> Task brief: Those lines of the data that hold the word "front" are to be copied out.

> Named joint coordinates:

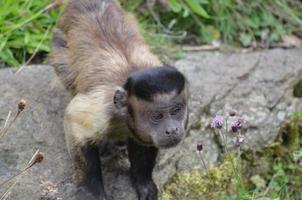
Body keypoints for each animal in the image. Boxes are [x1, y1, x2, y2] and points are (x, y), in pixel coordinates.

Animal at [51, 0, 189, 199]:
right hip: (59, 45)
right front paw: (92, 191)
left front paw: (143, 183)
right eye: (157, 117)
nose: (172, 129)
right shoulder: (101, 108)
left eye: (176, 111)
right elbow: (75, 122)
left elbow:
* * *
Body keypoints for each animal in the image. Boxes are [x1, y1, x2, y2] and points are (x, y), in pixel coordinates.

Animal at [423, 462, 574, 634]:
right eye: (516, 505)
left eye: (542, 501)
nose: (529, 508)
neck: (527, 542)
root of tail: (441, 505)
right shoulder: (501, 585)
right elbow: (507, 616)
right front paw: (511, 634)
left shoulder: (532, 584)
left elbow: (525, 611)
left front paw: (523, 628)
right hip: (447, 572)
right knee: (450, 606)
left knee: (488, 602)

> Worked solution:
right front paw: (92, 191)
left front paw: (143, 183)
right front paw: (511, 634)
left front paw: (523, 628)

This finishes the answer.